Vortrag über digitale Gewalt und die Struktur diskreditierender Online-Diskurse

Heute Abend spricht Prof. Dr. Konstanze Marx im Alfried Krupp Wissenschaftskolleg über diskreditierende Online-Diskurse und digitale Gewalt in der technisch vermittelten Gegenwart.
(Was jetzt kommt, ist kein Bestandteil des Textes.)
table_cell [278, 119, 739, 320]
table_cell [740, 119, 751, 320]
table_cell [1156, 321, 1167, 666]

Die Deutung und Besetzung des Begriffs Fünfte Gewalt ist nicht eindeutig. Während die einen den spät ergänzten Bürzel der Gewaltenteilung dem organisierten Lobbyismus zuschreiben und dem Mediensystem den Platz der Vierten Gewalt zuweisen, empfinden andere die Rolle der organisierten Interessenvertreter als überbewertet. Professorin Dr. Konstanze Marx, die heute Abend im Alfried Krupp Wissenschaftskolleg über die Struktur und Funktion diskreditierender Online-Diskurse sprechen wird, stellt ihrem Vortrag die Frage voran, ob nicht mittlerweile die digitale Gewalt der vielen dem Lobbyismus als Fünfte Gewalt den Rang abgelaufen hat.

Konstanze Marx

(Foto: Konstanze Marx)

Professorin Dr. Konstanze Marx (Universität Mannheim) versteht digitale Gewalt im Zeitalter sozialer Medien als diejenige Gewalt, die üblicherweise sprachlich ausgeübt wird und dadurch zu einem linguistischen Forschungsgegenstand wird. Ihr Vortrag basiert auf der qualitativen und quantitativen Analyse von als Shitstorms und HateSpeech deklarierten diskursiven Ereignissen. „Zuschreibungen wie Shitstorm oder HateSpeech erfolgen allerdings oftmals im Diskurs selbst und tendieren zum einen oder anderen Extrem: entweder wird HateSpeech unter dem Deckmantel berechtigter Kritik verharmlost oder konstruktive Kritik wird mit einer Shitstorm-Etikettierung aus dem Diskurs verbannt.“

Um digitale Gewalt in ihrer eindrücklichen Form zu erleben, genügt die gezielte Suche nach feministischen Inhalten im Netz und das Studium der sich daran entzündenden Netzreaktionen eingedenk der dort formulierten Verwünschungen und Vergewaltigungsphantasien trollender Maskulinisten. Ganz tagesaktuell und von lokaler Relevanz sind in diesem Kontext auch zahlreiche Äußerungen von Gegnern der Umbenennung der Universität Greifswald zu verstehen, deren Ablehnung entlang der Grabenlinien Herkunft, Alter, politische Einstellung und Bildung verläuft.

Maskulinismus im Netz

Kommentar auf der Facebookseite des Fleischervorstadt-Blogs nach einem Offenem Brief an den Kontorkeller

Marx ist Professorin für „Linguistik des Deutschen“ am Institut für deutsche Sprache Mannheim und der Universität Mannheim. Sie verantwortet das Projekt „Sprache in den Sozialen Medien“ und ist Leiterin des DFG-Projektes „Journal für Medienlinguistik“. Ihre Forschungsschwerpunkte liegen in der Internetlinguistik, hier insbesondere in der Online-Konfliktgenerierung, Online-Beziehungsetablierung und der digitalen Ethnographie sowie der medienlinguistischen Prävention und der Genderlinguistik. Demnächst veröffentlicht Marx eine Publikation zum Thema Cybermobbing.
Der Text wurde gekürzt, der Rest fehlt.